Jerusalem: God Among Snow, Hail, and Sunshine; God Among Jews, Christians, and Muslims

Kate Lukaszewicz | Educator

Day 2 | 2022 Inside Israel: Educational Leadership Seminar

Today’s sojourn brought us to touchstones of intersecting histories. We braved March snow, a rarity in Jerusalem, to stand atop the Mount of Olives, staring across the valley towards the Temple Mount, another site for another day. Christian tradition holds that the Mount of Olives is the site from which Jesus Christ bodily ascended into Heaven, and Christian tradition holds that it is to this site that Christ will return for Judgment Day. The valley between the two Mounts holds a Jewish cemetery, and in their faith tradition, these bodies will be the first to be resurrected and to enter the Holy City. For Muslims, the two Mounts will be connected by a bridge the width of a single hair and the valley will be filled with flames; only the holiest will make it across the bridge. While the End of Day narratives of these three major monothestics faiths manifest differently, all three faiths spring from a singular devotion to the God of Abraham. 

Our bus descended Mount of Olives and our group alighted at the Basilica of the Agony, the Roman Catholic Church that marks the spot where Judas betrayed Christ to the Romans and set in motion Christ’s arrest, crucifixion, and resurrection, the bedrock of Christian theology, the timing appropriately apt for the Christians among our group who are in the Lenten season. We took in this story at the Garden of Gethsemane, beneath a reprieve of sunshine, before stepping into the Basilica during an English-language Mass as the priest was preparing the Eucharist and the congregants were praying the “Our Father.” It was providential timing. 

Avi at City of David

Much of our day was spent in the ancient City of David, land of the great Jewish king, a direct ancestor of Jesus Christ and an important prophet in Islam. We encountered excavation sites whose discoveries date to the era of the First Temple, built by the wise King Solomon.  We wove in and out of the ancient tunnels, exposing ourselves to sunshine, wind, drizzle, and, at one point, bouncing hail. But it was in a moment of sunshine that our tour guide Avi let us linger, listening to the adhan, the Muslim call to prayer at 11:48 am; this Dhuhr prayer marks the sun at its highest point at the sky. It was awesome, I thought, to hear one faith’s holy call to prayer while standing in a site so central to other faiths.

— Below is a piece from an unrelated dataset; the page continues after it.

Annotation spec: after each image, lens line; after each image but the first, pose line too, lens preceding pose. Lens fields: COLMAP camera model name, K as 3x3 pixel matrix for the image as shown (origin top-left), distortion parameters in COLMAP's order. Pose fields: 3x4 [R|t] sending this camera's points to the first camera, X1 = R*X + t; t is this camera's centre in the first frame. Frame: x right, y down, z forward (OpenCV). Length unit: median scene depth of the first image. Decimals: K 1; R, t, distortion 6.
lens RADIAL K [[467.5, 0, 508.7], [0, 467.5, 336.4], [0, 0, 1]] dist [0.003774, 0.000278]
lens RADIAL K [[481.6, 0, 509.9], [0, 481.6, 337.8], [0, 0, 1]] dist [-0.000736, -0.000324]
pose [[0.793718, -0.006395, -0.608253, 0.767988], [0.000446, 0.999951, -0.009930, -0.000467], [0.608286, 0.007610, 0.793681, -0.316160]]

And in so many places in Jerusalem this week, playful reminders that Purim is approaching, a joyful holy day within Judaism. Adhan- Muslim Call to Prayer

In these faiths, the prayers, celebrations, and lamentations are expressed differently, but there is devotion to the same God of Abraham, steadfast for these faith-filled peoples, no matter the religion and no matter the weather.